For Fire, the element of the south, you will need a wand. Because the wand is the implement most used during a ritual, used for drawing pentagrams and hexagrams, etc., this is often the first tool obtained by the neophyte magician.

There is a lot of lore associated with the wand. For example, the turn-of-the-century Golden Dawn folks said that a wand had to be cut froma tree in the middle of the night with a single swoop of a knife. The moon was to be in a particular phase. Then the branch had to be hollowed-out lengthwise and a magnetic rod inserted.

Since becoming a magickal adept, I've had the privilege of meeting many practicing magicians, and I've yet to meet one who's gone to so much trouble. Most wands these days are either wood (often a dowling rod), or made out of a metal such as copper or silver. At the far end of the wand, the end that points to the quarters as you draw your pentagrams, should be a clear quarts crystal of reasonably high quality, to amplify your intent. At the other end, you will often find an amethyst crystal, or a grounding stone such as hematite.

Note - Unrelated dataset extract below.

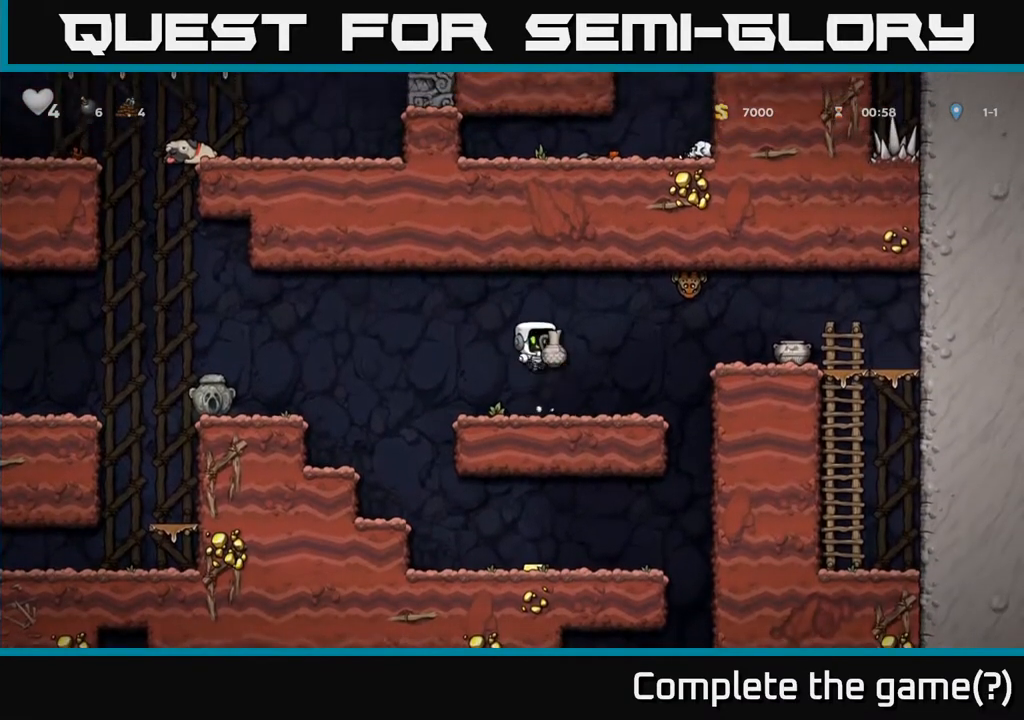
{"buttons": [], "left_stick": "center", "right_stick": "center", "events": [[33, "X", "down"], [100, "X", "up"], [167, "DPAD_UP", "up"]]}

Although many people still make their own wands, most people either have one made for them or buy one ready made at a magickal shop. Remember, don't be in a hurry and buy the first wand you see. Wait until you find a want that “just seems right” for you.

For Water, the element of the west, you will need a chalice. There are no hard and fast rules regarding the chalice. Many people use a simple wine glass, others buy ornate silver cups that are engraved with a sacred symbol, like a pentagram or triquetra. However, your chalice should only be used within sacred space. Don't use your consecrated chalice to imbibe at the dinner table, for example.

Finally, for Earth, the element of the north, you will need a pentacle. Basically, a pentacle is a circle with a pentagram inside. Although Wiccan and magick stores sell pentacles made from both silver and wood, my thinking is that silver is somewhat inappropriate for the Earth element, since silver is lunar and the moon is watery. Wood, on the other hand, is about as “earthy” as it gets.


Even though these four tools are considered “essential” for any magickal altar, there is room for creativity and it's possible to find replacements for these tools as long as the magician keeps in mind that there needs to be a tool for each element.

For example, for many years I didn't have an athame or sword on my altar because I'm not especially fond of knives. Instead, I used a unique shaped and very large quartz crystal which I consecrated as my Air tool. Likewise, I have never owned an altar pentacle. For Earth I use a large piece of petrified wood that I found on the property where I live.